Thanks, Tal. I'll let Shailen speak to that, if it's okay.
Tal, so in respect of our 2018 -- or 2019 maturities, I'm very much anticipating to refinance in normal course and a lot of them are rolling shorter-term facilities. In terms of our broader strategy on the balance sheet, I continue to emphasize that we have really a balance sheet that's quite flexible and poised for both deleveraging as well as significantly accreting -- or accretive refinancing. We have about $250 million of corporate and property level financing with a weighted average interest rate of just about 7%. And in the context of today's market, that could be refinanced at significantly lower rates to the tune of about 200 basis points. So that would probably take us to a bit more of an unsecured strategy relative to what we have today. And then as we look to grow in various regions, we also note that we look to leverage those respective capital structures, and we note the accretion that comes through from our in-country financing, specifically in Germany as well as in Australia, when we have the benefit of our JV partner.

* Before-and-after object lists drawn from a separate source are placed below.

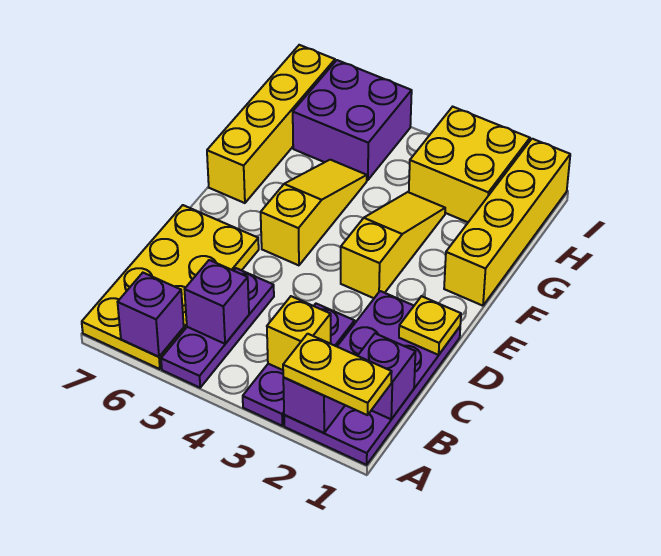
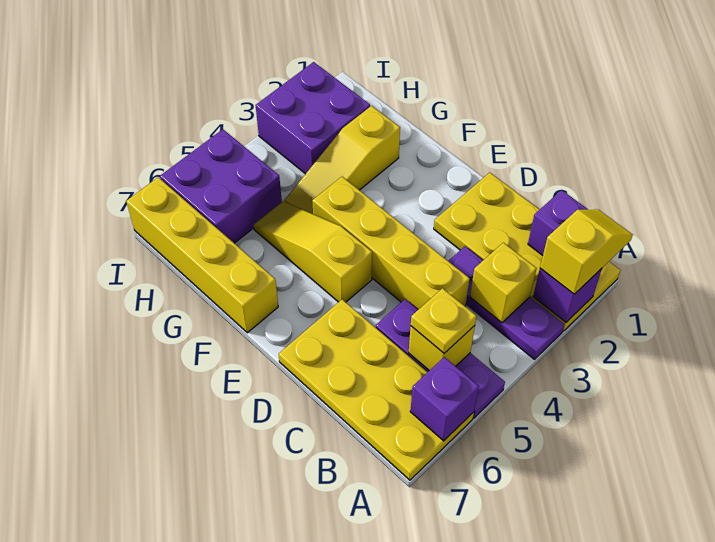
purple plate A1:D2 level 1 -> yellow plate A1:D2 level 1
yellow plate A1:A2 level 3 -> yellow slope A1:A2 level 3 top 2
purple brick B5 level 2 -> yellow brick B5 level 2
yellow plate D1 level 2 -> yellow plate B5 level 3
yellow slope E3:G3 level 1 top E -> yellow slope G2:G4 level 1 top 2
yellow brick F1:I1 level 1 -> yellow brick C4:F4 level 1
yellow brick H2:I3 level 1 -> purple brick H2:I3 level 1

Okay. And then my last question is just on, as you -- your investment priority seemed to be very much outside Canada, mostly from what you mean -- or from what you discussed earlier. Is there some sort of threshold of having assets outside Canada where you start -- where tax planning becomes a little more complicated? Like, I guess, I'm just wondering because you'll have so much outside of the country. Is there a size at which that sort of maintaining the REIT structure and -- or just, yes, your tax planning gets a bit more complicated?
Yes, Tal, I'm happy to take that on. There is a lot embedded in that question, and -- I mean, I guess, at the highest level in terms of minimum Canadian content, if you may, for REIT or SIF status. That's not necessarily a driver, and we don't see that as being a constraint. We are a REIT -- I mean, a SIF in all of our regions and that hasn't posed an issue historically, and we don't see any constraints around that.
[Operator Instructions] There are no further questions at this time. Please proceed.
Okay. Thank you, operator, and thank you, again, to everyone participating on the call. We do appreciate your interest in NorthWest. Goodbye, and have a good day. Thank you.
Ladies and gentlemen, this concludes your conference call for today. We thank you for participating and ask that you please disconnect your lines.